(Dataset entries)
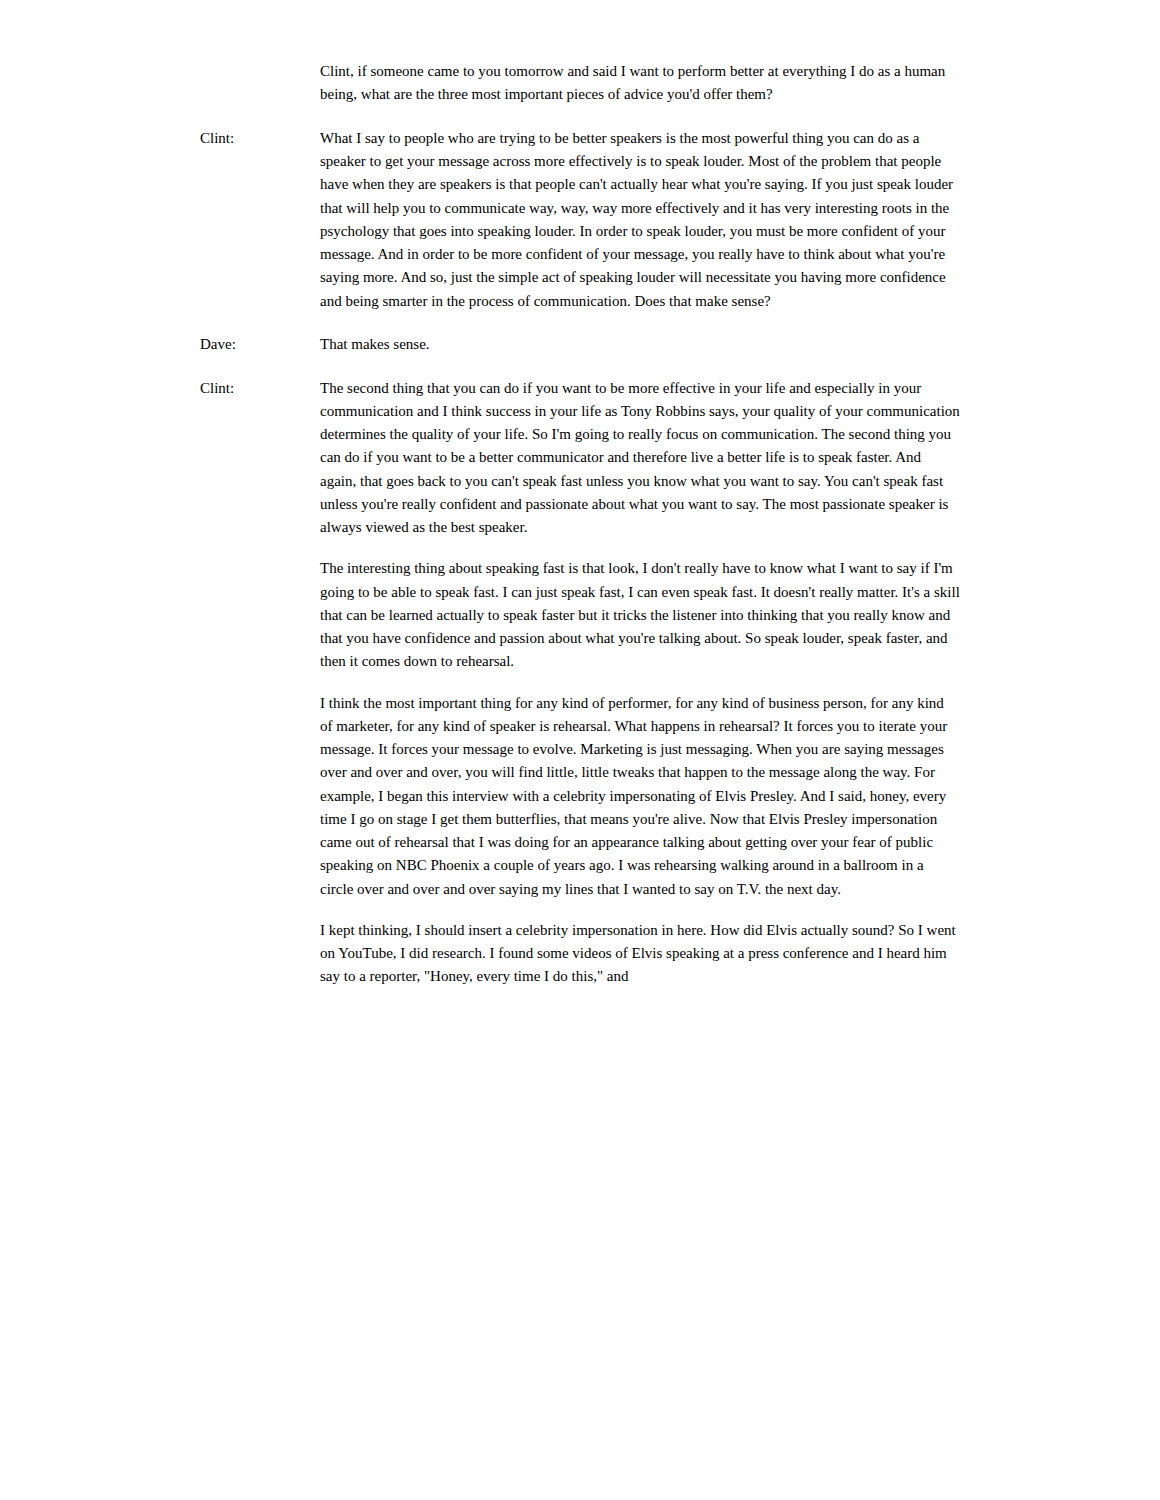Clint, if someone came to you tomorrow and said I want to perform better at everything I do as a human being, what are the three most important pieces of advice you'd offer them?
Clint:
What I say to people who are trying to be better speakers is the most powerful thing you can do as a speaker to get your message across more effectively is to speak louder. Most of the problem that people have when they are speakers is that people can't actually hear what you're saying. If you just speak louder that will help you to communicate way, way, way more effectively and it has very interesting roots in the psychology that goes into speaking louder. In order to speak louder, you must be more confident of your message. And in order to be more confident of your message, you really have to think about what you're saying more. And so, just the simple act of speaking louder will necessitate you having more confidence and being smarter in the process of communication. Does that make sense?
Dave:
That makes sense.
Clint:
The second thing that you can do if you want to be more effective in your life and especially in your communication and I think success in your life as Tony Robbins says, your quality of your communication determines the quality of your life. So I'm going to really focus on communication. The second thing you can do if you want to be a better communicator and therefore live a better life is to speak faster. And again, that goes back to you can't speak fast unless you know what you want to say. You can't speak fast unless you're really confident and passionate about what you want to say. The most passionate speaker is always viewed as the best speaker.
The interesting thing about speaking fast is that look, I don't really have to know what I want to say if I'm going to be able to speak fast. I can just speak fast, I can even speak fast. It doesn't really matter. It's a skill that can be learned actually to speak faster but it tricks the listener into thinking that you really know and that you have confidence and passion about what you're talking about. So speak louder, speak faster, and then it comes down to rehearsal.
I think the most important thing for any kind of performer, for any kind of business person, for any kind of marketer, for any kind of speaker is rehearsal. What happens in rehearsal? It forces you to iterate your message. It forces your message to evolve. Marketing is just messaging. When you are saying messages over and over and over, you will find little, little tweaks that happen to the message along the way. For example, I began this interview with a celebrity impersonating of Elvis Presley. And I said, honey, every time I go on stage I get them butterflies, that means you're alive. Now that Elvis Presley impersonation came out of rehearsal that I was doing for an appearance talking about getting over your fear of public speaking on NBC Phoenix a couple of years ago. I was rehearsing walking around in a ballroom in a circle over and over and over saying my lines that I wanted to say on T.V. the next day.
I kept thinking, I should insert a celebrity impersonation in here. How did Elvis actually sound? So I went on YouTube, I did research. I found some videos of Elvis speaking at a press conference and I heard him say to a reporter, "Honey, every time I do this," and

* * *

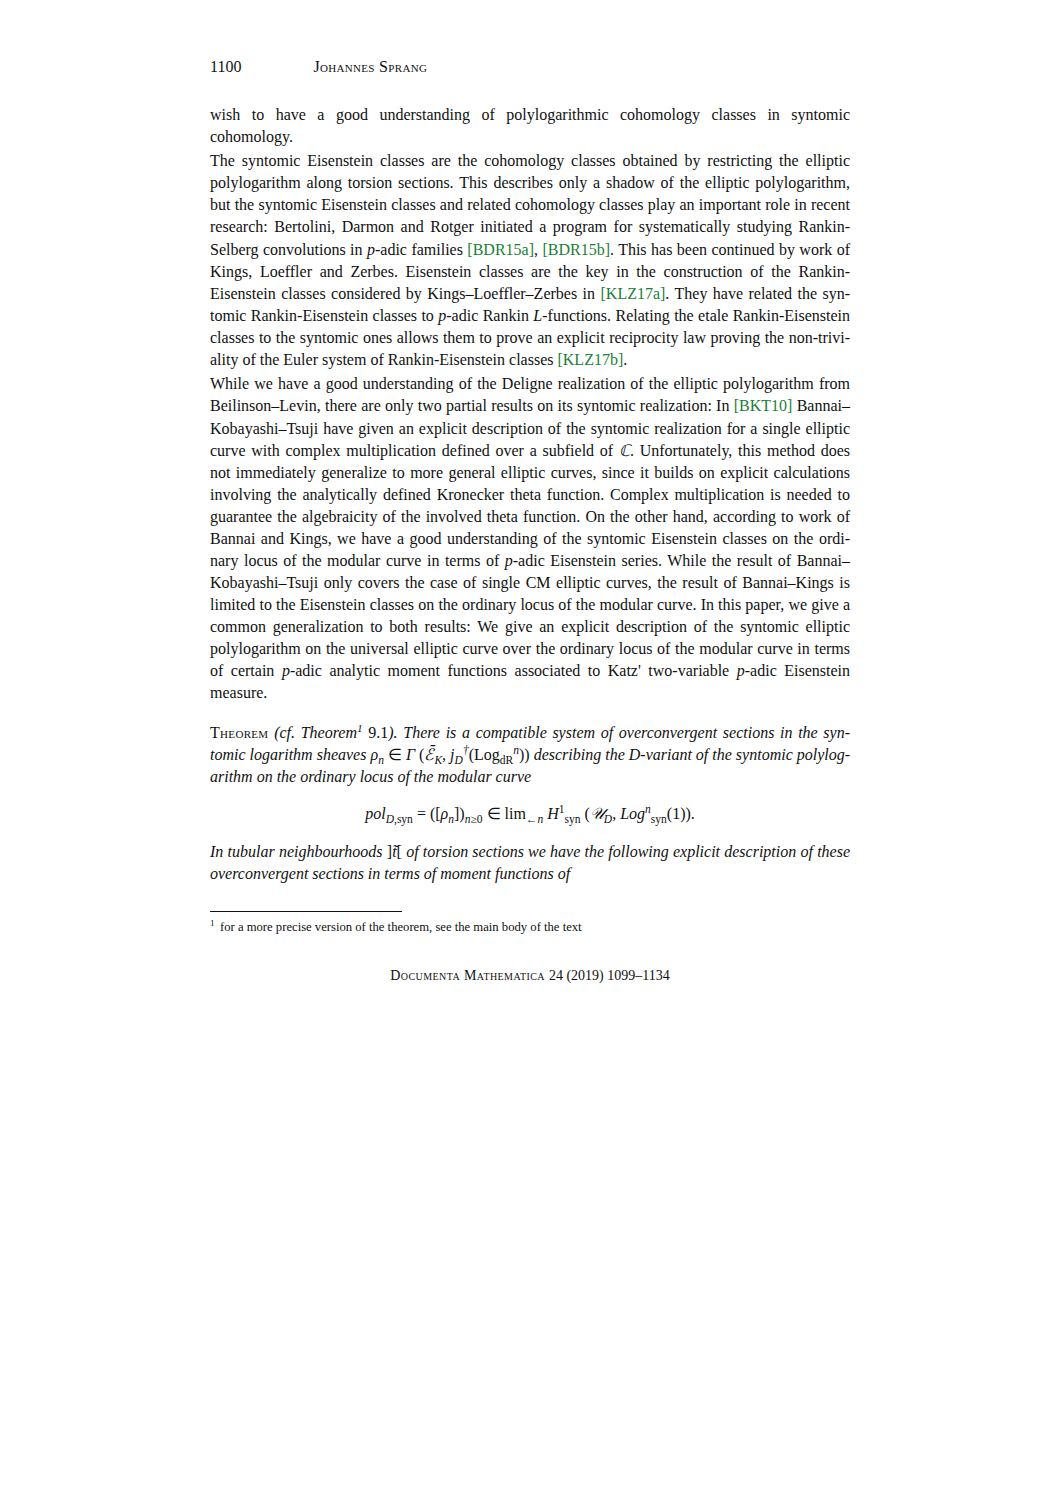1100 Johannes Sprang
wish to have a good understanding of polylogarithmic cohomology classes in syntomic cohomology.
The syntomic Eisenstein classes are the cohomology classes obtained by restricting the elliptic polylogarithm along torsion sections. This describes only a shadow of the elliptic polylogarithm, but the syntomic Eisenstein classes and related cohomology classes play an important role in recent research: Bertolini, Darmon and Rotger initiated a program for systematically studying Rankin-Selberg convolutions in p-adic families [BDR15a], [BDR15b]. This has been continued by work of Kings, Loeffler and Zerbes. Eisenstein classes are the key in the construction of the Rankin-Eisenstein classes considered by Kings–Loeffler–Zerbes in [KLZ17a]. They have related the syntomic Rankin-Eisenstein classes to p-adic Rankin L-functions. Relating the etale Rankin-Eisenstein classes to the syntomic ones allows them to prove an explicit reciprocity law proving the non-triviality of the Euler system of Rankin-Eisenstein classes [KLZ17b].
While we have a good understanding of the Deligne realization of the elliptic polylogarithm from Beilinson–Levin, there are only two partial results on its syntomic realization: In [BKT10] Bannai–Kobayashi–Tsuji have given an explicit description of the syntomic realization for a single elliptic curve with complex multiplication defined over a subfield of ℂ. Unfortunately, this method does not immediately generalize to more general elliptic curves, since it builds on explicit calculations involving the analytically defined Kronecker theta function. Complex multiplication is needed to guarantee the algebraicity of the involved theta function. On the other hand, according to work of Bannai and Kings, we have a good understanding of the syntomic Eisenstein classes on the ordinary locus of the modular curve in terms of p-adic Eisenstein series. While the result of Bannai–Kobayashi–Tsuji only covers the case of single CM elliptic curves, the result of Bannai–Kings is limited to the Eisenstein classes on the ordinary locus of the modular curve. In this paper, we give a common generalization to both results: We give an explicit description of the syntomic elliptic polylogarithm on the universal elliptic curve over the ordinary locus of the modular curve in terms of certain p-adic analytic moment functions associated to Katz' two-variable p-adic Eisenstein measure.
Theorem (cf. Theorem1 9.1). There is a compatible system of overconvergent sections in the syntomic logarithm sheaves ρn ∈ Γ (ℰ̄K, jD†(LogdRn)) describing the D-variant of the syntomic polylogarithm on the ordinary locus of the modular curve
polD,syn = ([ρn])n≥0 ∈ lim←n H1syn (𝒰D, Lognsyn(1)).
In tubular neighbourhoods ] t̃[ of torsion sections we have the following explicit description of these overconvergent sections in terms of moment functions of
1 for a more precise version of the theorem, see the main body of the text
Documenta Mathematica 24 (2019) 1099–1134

## What you are asked to do
Going through the records above, state how many lines include the word "thinking", and give no other text.

## Answer area
2